◆ TEXTO DE ESTUDO:
§
📜 A Paulistanização do brincar
Uma crônica sobre como eu continuo achando estranho certos costumes, mesmo depois de 13 anos vivendo na capital paulistana.
Nunca fui um exemplo da tal malemolência carioca. Quando vim morar em São Paulo, me diziam que na minha terra se saia cedo do trabalho para ir à praia. Durante todos os anos que lá morei nunca conheci ninguém que tivesse tal vida boa. Talvez seja a vida retratada nas novelas, que se passa em um bairro chamado Leblon que só existe no imaginário do Manoel Carlos.
Quando me mudei para a Terra da Garoa me perguntaram se a adaptação havia sido fácil. Bom, minha rotina na nova cidade consistia em acordar cedo todos os dias, pegar o ônibus, ir para o trabalho e voltar para casa tarde da noite. Do mesmo jeito que os paulistanos fazem. Do mesmo jeito que eu e meus amigos fazíamos no Rio.
Apesar da semelhança, o olhar de forasteira me permitia perceber o que talvez seja a causa desse mau julgamento dado aos cariocas. A rotina, o esforço e a necessidade de se trabalhar muito é uma realidade para a maioria dos brasileiros, não há diferença aqui. O que muda em essepê é o orgulho que se tem em ser profissional. Um orgulho que obriga as pessoas a terem um nome e um cargo.
Lembra quando antigamente a pessoa era “filha de fulano”? Aqui você é “Maria, da empresa tal”, mesmo que você esteja apenas entre amigos. O crachá é, ao mesmo tempo, um fardo e uma medalha, com peso de ouro. Mostra quem deu certo, quem pertence.
Só que esse lance, por vezes, é exagerado.
Rola uma ostentação de ser assim. A tal locomotiva do país curte essa coisa de que tudo é melhor aqui, mas gente, isso tem limite. E para mim esse limite é completamente ultrapassado quando se tenta profissionalizar o brincar.
Tenho uma amiga, carioca, que veio passar alguns dias em São Paulo com sua filha de um ano. Como estava frio, desistimos de ir a um parque e buscamos os tais Espaços de Brincar.
Se você não sabe o que o termo significa, eu explico. São Paulo é cheia de Espaços de Brincar, locais preparados e aparelhados para as crianças se divertirem com segurança e muitos estímulos coloridos e sensoriais. Os conhecidos brinquedos, da nossa época. Como aqui também somos regidos pelo dinheiro, esses espaços cobram pelo tempo que a criança fica lá dentro. E às vezes cobram por adulto também, mesmo que não haja diversão para você, apenas o papel de garantir que a criança se mantenha viva.
§
◆ PROPOSTA DE ATIVIDADE 1:
Enumere as atividades que, segundo a crônica, compunham a rotina diária na nova cidade.
◆ PROPOSTA DE ATIVIDADE 2:
Transcreva o trecho da crônica que começa em "Rola uma ostentação" e termina em "Espaços de Brincar.".
As linhas não guardam nenhuma relação com a crônica.

◆ OS DADOS:
§
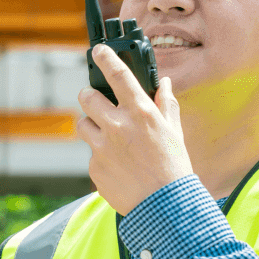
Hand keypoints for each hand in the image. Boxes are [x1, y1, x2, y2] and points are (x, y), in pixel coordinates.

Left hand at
§
◆ RESOLUÇÃO DA QUESTÃO 1:
- Acordar cedo todos os dias
- Pegar o ônibus
- Ir para o trabalho
- Voltar para casa tarde da noite

◆ RESOLUÇÃO DA QUESTÃO 2:
Rola uma ostentação de ser assim. A tal locomotiva do país curte essa coisa de que tudo é melhor aqui, mas gente, isso tem limite. E para mim esse limite é completamente ultrapassado quando se tenta profissionalizar o brincar.
Tenho uma amiga, carioca, que veio passar alguns dias em São Paulo com sua filha de um ano. Como estava frio, desistimos de ir a um parque e buscamos os tais Espaços de Brincar.